Amendment of section 9 of Act 26 of 2000
Section 9 of the principal Act is hereby amended—
(a) by the substitution in subsection (1) for the words preceding paragraph (a) of the following words:
‘‘Any disclosure made in good faith by an employee or worker—’’;
(b) by the substitution for subsection (2) of the following subsection: ‘‘(2) The conditions referred to in subsection (1)(i) are—
(a) that at the time the employee or worker who makes the disclosure has reason to believe that he or she will be subjected to an occupational detriment if he or she makes a disclosure to his or her employer in accordance with section 6;
(b) that, in a case where no person or body is prescribed for the purposes of section 8 in relation to the relevant impropriety, the employee or worker making the disclosure has reason to believe that it is likely that evidence relating to the impropriety will be concealed or destroyed if he or she makes the disclosure to his or her employer;
(c) that the employee or worker making the disclosure has previously made a disclosure of substantially the same information to—
(i) his or her employer; or
(ii) a person or body referred to in section 8, in respect of which no action was taken within a reasonable period after the disclosure; or
(d) that the impropriety is of an exceptionally serious nature.’’;
(c) by the substitution in subsection (3) for the words preceding paragraph (a) of the following words:
‘‘In determining for the purposes of subsection (1)(ii) whether it is reasonable for the employee or worker to make the disclosure, consideration must be given to—’’; and
(d) by the substitution in subsection (3) for paragraph (f) of the following paragraph: ‘‘(f) in a case falling within subsection (2)(c)(i), whether in making the disclosure to the employer the employee or worker complied with any procedure which was authorised by the employer; and’’.

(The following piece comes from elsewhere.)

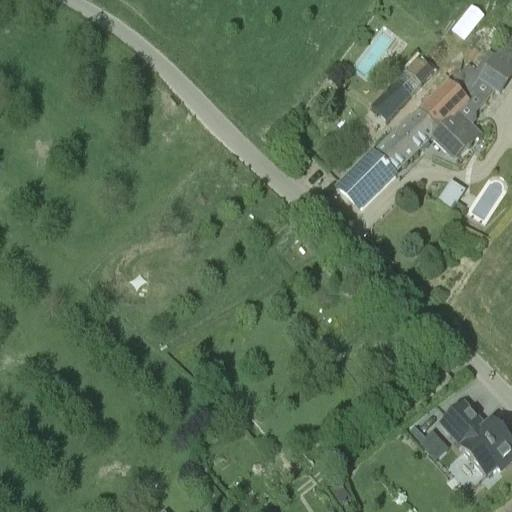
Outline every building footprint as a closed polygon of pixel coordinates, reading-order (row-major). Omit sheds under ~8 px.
[(511,75),(511,71),(496,60),(473,95),(473,96),(466,104),(465,105),(475,115),(494,95),(497,97),(511,75)] [(417,61),(404,74),(420,89),(432,76),(417,61)] [(386,125),(410,100),(394,85),(370,110),(386,125)] [(465,105),(466,104),(449,87),(419,115),(440,135),(457,115),(465,105)] [(462,137),(471,128),(457,115),(440,135),(419,115),(397,137),(396,136),(374,158),(395,179),(427,147),(430,144),(453,167),(472,147),(462,137)] [(340,192),(361,212),(395,179),(374,158),(340,192)] [(457,206),(455,205),(450,212),(460,218),(465,211),(457,206)] [(462,407),(440,426),(463,452),(461,454),(485,480),(496,470),(499,474),(511,462),(511,445),(500,433),(493,425),(484,432),(462,407)] [(426,455),(439,444),(431,434),(423,442),(412,430),(407,434),(426,455)]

Insertion of sections 9A and 9B in Act 26 of 2000
The following sections are hereby inserted after section 9 of the principal Act: ‘‘Exclusion of civil and criminal liability
9A. (1) A court may find that an employee or worker who makes a protected disclosure of information— 10
(a) referred to in paragraph (a) of the definition of disclosure; or
(b) which shows or tends to show that a substantial contravention of, or failure to comply with the law has occurred, is occurring or is likely to occur, shall not be liable to any civil, criminal or disciplinary proceedings by reason of having made the disclosure if such disclosure is prohibited by any other law, oath, contract, practice or agreement requiring him or her to maintain confidentiality or otherwise restricting the disclosure of the information with respect to a matter.
(2) Exclusion of liability as contemplated in subsection (1) does not extend to the civil or criminal liability of the employee or worker for his or her participation in the disclosed impropriety.
Disclosure of false information
1) An employee or worker who intentionally discloses false information—
(a) knowing that information to be false or who ought reasonably to have known that the information is false; and
(b) with the intention to cause harm to the affected party and where the affected party has suffered harm as a result of such disclosure, is guilty of an offence and is liable on conviction to a fine or to imprisonment for a period not exceeding two years or to both a fine and such imprisonment.
(a) The institution of a prosecution for an offence referred to in subsection (1) must be authorised in writing by the Director of Public Prosecutions.
(b) The Director of Public Prosecutions concerned may delegate his or her power to decide whether a prosecution in terms of this section should be instituted or not.’’.